Ya están aquí de nuevo. Pero esta vez convendría no subestimarlos. Miembros de asociaciones animalistas, sufragadas con el dinero de las multinacionales más potentes del planeta, han puesto una Iniciativa Legislativa Popular en la agenda para elaborar un orden del día en el Congreso antes de seis meses. Es decir, que antes de que acabe la temporada que acaba de iniciarse la Cámara Baja del Poder Legislativo tendrá que hacerse cargo de la tauromaquia para declarar abolida (o no) su consideración de Patrimonio Inmatrial, reflejada en la Ley 18/2013 que -como casi todas las demás leyes- hace tiempo que no sigue este Gobierno.

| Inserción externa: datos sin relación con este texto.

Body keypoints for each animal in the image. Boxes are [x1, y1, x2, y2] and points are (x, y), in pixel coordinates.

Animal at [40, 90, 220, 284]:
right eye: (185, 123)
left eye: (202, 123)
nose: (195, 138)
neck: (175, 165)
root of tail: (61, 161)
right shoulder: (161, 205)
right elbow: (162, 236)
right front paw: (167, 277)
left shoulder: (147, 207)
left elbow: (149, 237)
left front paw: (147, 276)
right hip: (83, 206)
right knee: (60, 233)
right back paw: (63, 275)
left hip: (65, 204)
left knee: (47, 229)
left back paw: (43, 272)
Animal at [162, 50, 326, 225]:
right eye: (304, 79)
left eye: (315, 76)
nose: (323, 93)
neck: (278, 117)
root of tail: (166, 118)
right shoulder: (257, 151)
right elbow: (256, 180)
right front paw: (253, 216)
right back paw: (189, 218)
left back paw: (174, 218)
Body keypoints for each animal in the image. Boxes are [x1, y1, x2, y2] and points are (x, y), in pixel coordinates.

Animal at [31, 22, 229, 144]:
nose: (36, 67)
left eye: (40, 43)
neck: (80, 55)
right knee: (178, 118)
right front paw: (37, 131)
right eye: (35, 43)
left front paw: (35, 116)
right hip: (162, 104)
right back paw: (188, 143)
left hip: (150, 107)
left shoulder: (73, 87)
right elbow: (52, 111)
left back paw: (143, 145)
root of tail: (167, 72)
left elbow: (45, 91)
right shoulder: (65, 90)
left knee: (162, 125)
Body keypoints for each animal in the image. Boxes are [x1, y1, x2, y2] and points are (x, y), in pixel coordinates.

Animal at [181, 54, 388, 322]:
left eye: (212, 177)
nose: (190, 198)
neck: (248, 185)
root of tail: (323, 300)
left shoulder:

Y debe preocuparnos en varios sentidos.
El primero, en el sentido común de una población que parece haber perdido toda noción de humanidad para otorgarle ésta a los animales. A las mascotas, cuyo número ya supera al de los niños en los últimos censos, promovidas por una industria voraz que viste de mamarrachos a los perritos y a eso le llama ‘humanidad’. Un discurso facilón, comprable, perfectamente explicado en la película ‘Bebé jefazo’ de unos norteamericanos que se sitúan a la cabeza de la oposición al toreo simplemente porque no es tradición suya; si no, sería práctica habitual en el mundo. De hecho, hace treinta años en España nadie tenía ni puñetera idea de qué era eso de Halloween, más allá de un grupo de heavy metal.

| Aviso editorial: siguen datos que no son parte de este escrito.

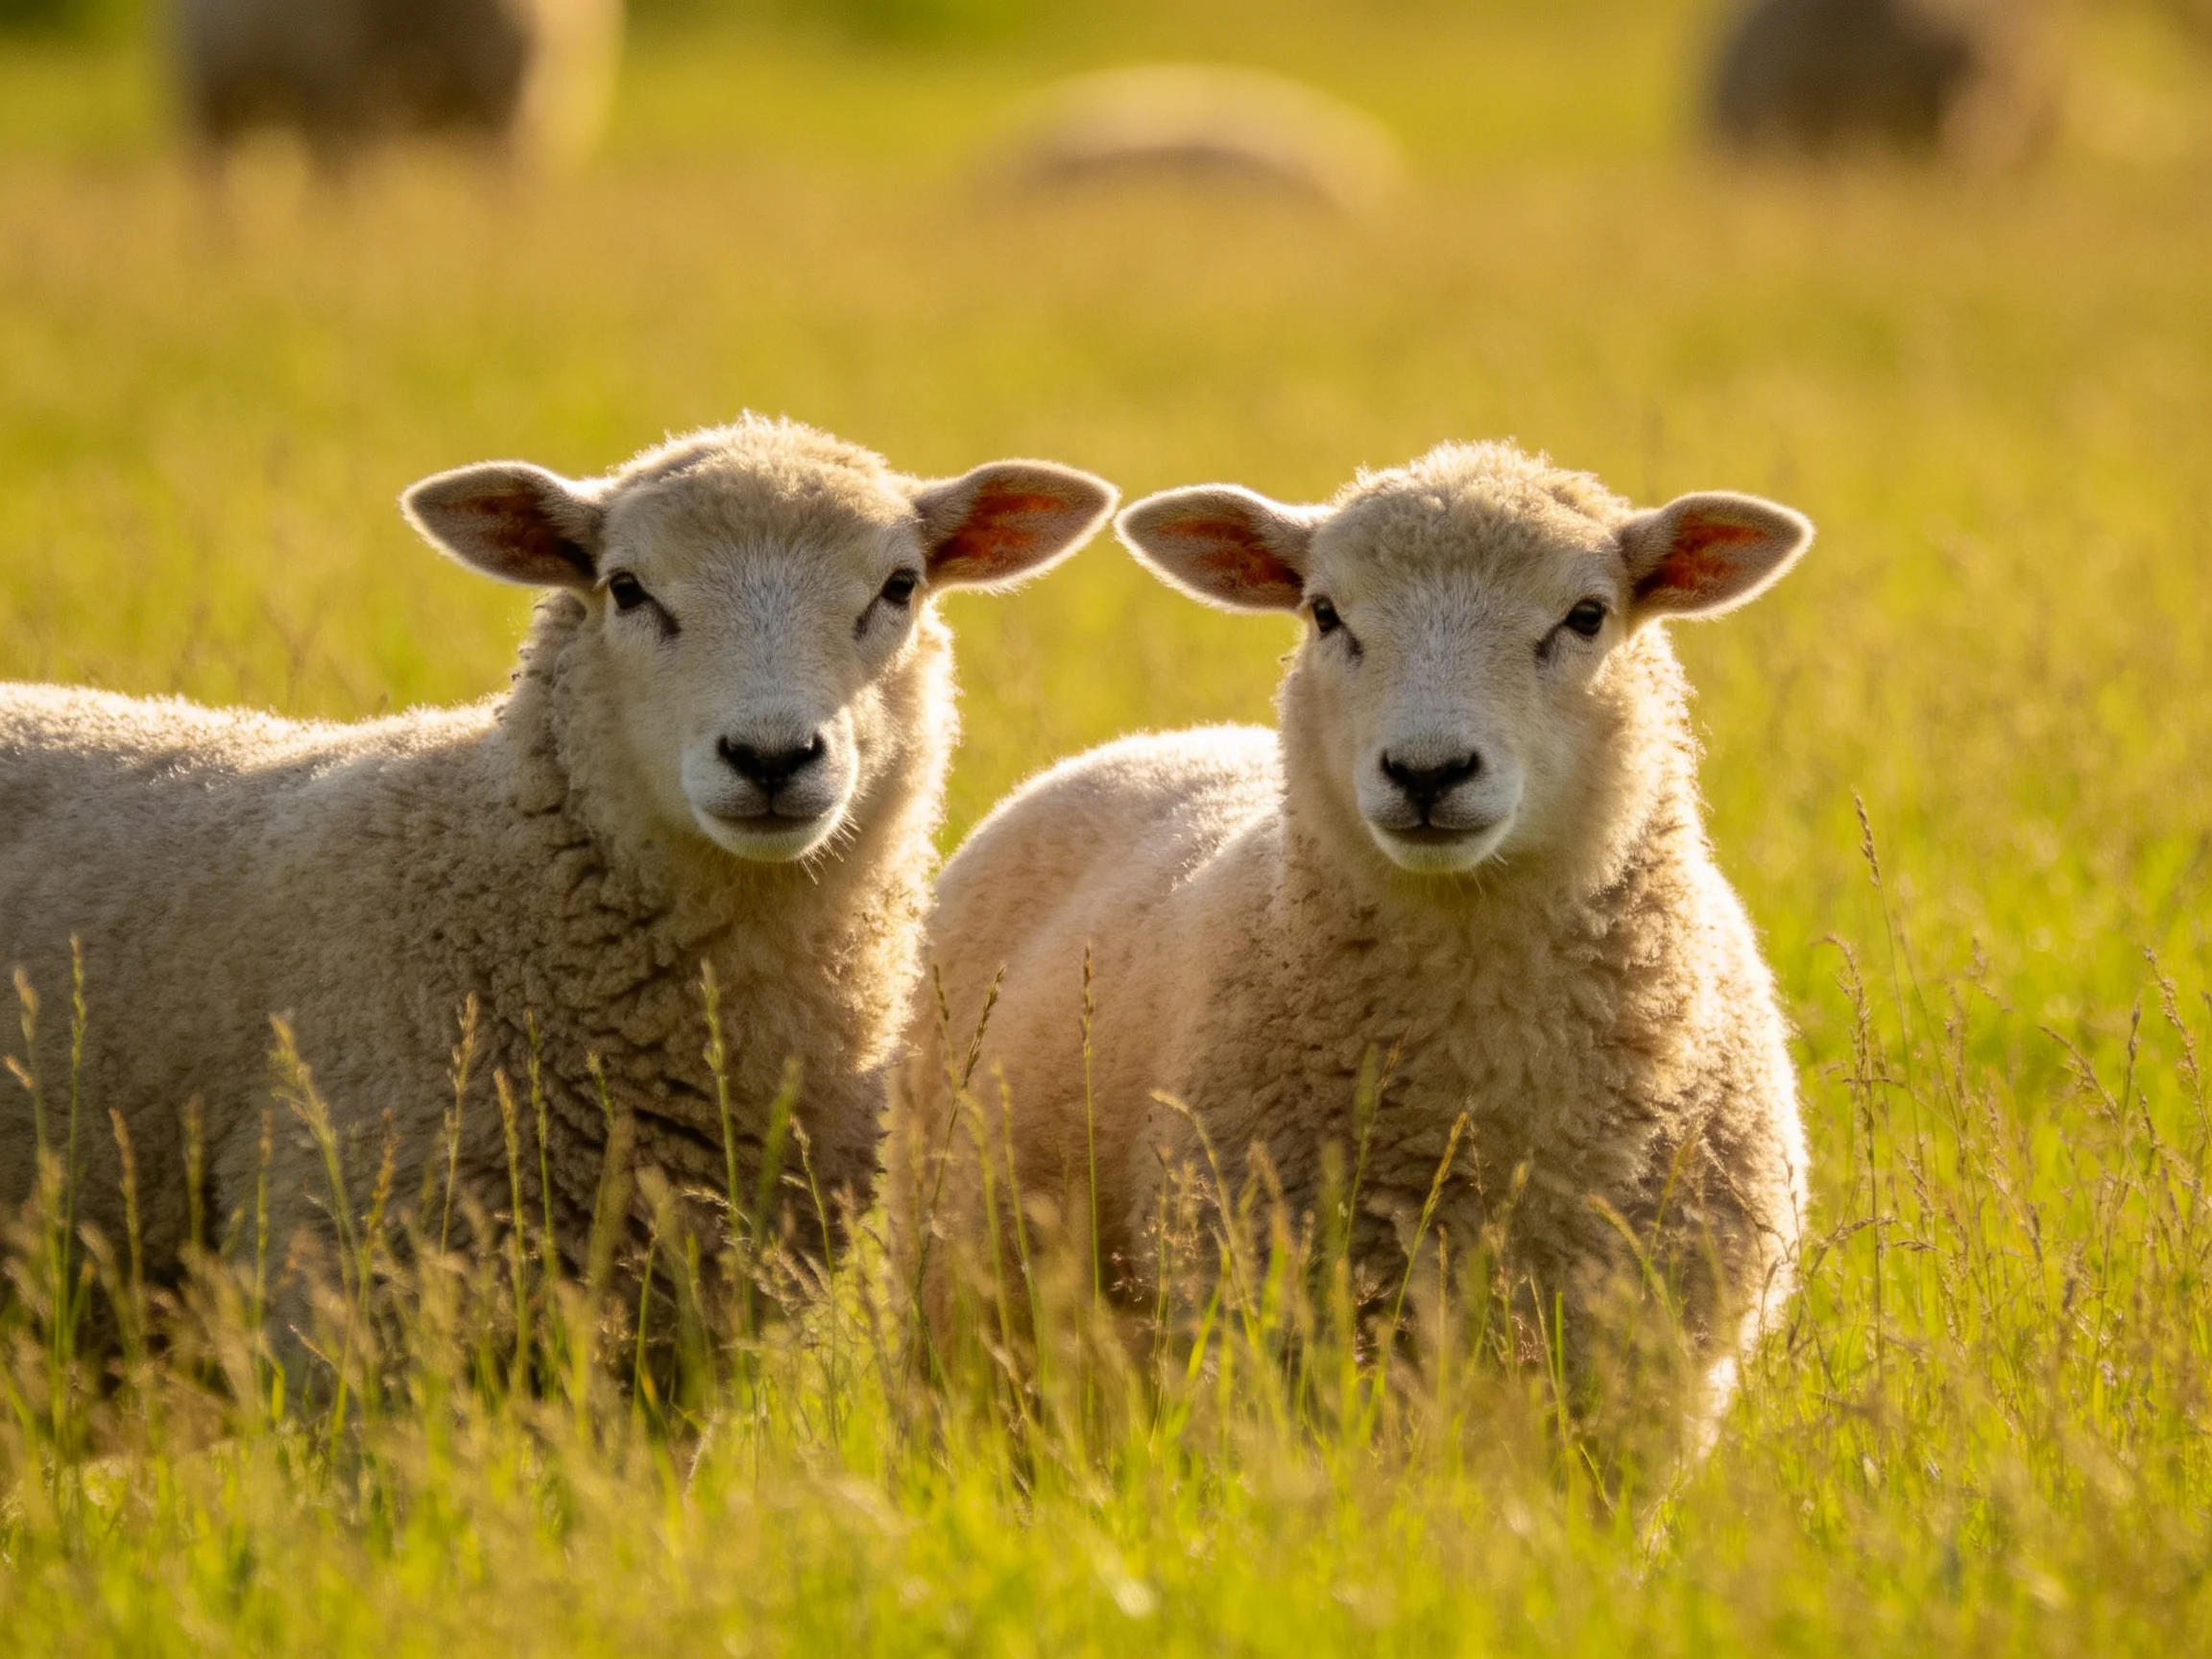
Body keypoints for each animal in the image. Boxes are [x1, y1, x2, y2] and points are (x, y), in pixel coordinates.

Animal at [887, 441, 1810, 1436]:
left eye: (1588, 616)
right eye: (1326, 613)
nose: (1428, 771)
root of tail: (1160, 739)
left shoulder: (1653, 1366)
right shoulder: (1276, 1327)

El problema es que no es su tradición, y eso la convierte en prescindible. Porque tampoco veías por la calle, hace treinta años, a ningún perrito vestido de conjunto de jersey y pantalón a juego, pero había niños jugando en cualquier esquina. Ese cambio sustancial -y tremendamente peligroso- en los valores sociales hace que hoy se entienda muy mal el mensaje que lanza la tauromaquia a una sociedad imbuída de un espíritu del ‘usar y tirar’. Aquí entra muy bien eso de tener perrito, porque no te lo tienes que llevar a todas partes, ni te preocupas de su educación, ni piensas en si tiene buenas amistades o lo esperas despierto si llega más tarde de la cuenta. A fin de cuentas, es un perro. Y es mucho más fácil de cuidar que un niño. Y obliga a muchos menos sacrificios y renuncias. En esta sociedad, dicho queda, no empapa bien el mensaje de la tauromaquia.

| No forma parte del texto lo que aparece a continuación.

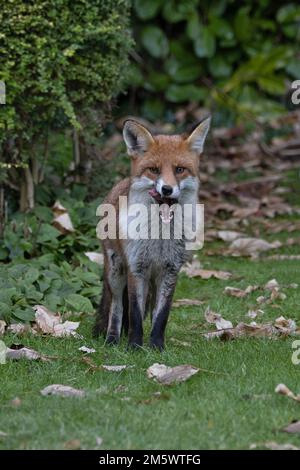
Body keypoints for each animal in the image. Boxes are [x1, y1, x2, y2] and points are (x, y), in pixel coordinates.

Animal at [92, 117, 210, 348]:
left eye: (179, 169)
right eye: (154, 170)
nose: (167, 189)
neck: (159, 238)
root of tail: (121, 183)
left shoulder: (171, 270)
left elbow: (161, 315)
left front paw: (156, 346)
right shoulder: (136, 269)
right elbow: (135, 314)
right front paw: (134, 347)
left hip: (152, 280)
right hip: (116, 272)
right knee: (117, 307)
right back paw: (112, 339)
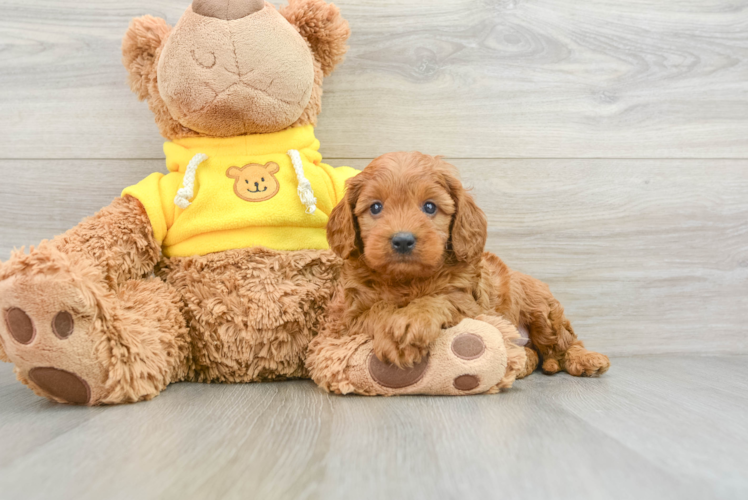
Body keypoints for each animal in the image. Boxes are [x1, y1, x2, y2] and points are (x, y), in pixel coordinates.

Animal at [330, 150, 612, 376]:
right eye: (375, 207)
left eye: (430, 207)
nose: (402, 240)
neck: (406, 280)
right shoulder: (349, 318)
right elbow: (377, 309)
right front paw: (394, 332)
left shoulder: (470, 304)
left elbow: (440, 298)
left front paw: (410, 323)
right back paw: (523, 364)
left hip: (543, 311)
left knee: (564, 343)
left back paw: (587, 359)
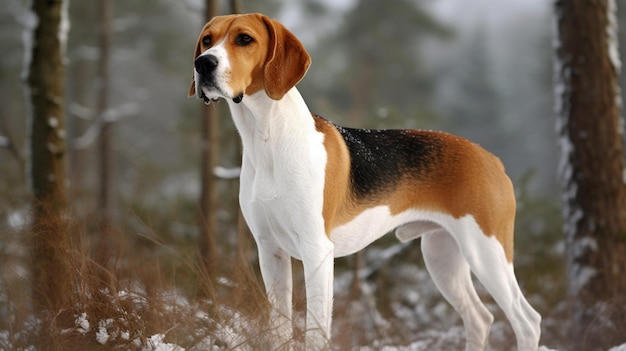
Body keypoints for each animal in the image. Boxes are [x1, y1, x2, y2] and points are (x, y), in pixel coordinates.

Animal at [188, 12, 540, 350]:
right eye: (207, 40)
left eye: (244, 39)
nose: (203, 63)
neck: (267, 139)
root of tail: (490, 158)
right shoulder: (270, 251)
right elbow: (280, 329)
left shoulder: (317, 251)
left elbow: (315, 333)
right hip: (443, 255)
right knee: (480, 318)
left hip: (487, 252)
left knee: (527, 322)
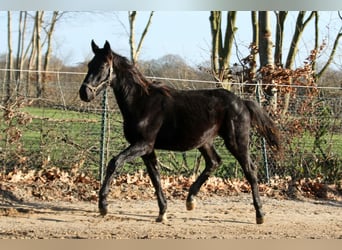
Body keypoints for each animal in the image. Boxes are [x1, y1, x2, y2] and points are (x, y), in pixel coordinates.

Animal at [80, 40, 280, 224]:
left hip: (236, 142)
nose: (84, 93)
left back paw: (260, 214)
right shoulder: (147, 149)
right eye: (90, 65)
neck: (142, 103)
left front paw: (103, 206)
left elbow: (114, 162)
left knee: (250, 170)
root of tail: (242, 102)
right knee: (214, 162)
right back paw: (190, 200)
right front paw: (162, 212)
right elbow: (155, 177)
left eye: (103, 66)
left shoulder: (143, 144)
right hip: (204, 141)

No lo hace aún cuando supone una industria que, por muy mal gestionada que pueda estar, da trabajo a cientos de miles de personas, que cotizan, por cierto, en la Seguridad Social, una de las principales beneficiarias de todos y cada uno de los festejos taurinos que se dan en España. Porque la tauromaquia, al contrario de lo que nos quiere vender un tipejo deleznable como el ministro de Cultura, no es el problema de este país, sino la cortina de humo tras la que se esconden sus fechorías y las de sus jefes. Y esa utilización espúrea del toreo está a punto de convertirse en el detonante de un problema gordo para unos taurinos que ni siquiera así la están viendo venir.
A pesar de que todo esto debería sonarnos. Es como vivir un deja vu del año 2010, cuando nadie créia posible que en Cataluña se aboliese una fiesta que debió esperar seis años para revertir la situación -hoy en Cataluña NO está prohibida la tauromaquia- y aún no ha sido capaz, dadas las trabas de las administraciones locales, en connivencia con la nacional, de celebrar festejo alguno en una plaza tan emblemática como la Monumental de Barcelona, en lo que sería, más que un acontecimiento, un símbolo que quedaría para la historia. Ni entonces se actuó desde dentro, ni ahora, Fundación incluída, tiene pinta de que los taurinos se vayan a implicar de verdad.
La situación, por tanto, pinta mal para el sector, que no es capaz de presentar un frente común porque tiene dentro personajes que no saben estar sin manejar el volante. Aunque su participación lleve a la ruina. Y son, desgraciadamente, los mismos que ya mandaban entonces, cuando nos quisieron arrebatar Cataluña y no les echaron cuentas. Salvo honrosas excepciones, que justo es reconocerlo, que suponen la esperanza y para una bandera que corre el riesgo -más que nunca- de quedarse sin el mástil.
Y ninguno queremos, en esta redacción, ser el último que quede para apagar la luz.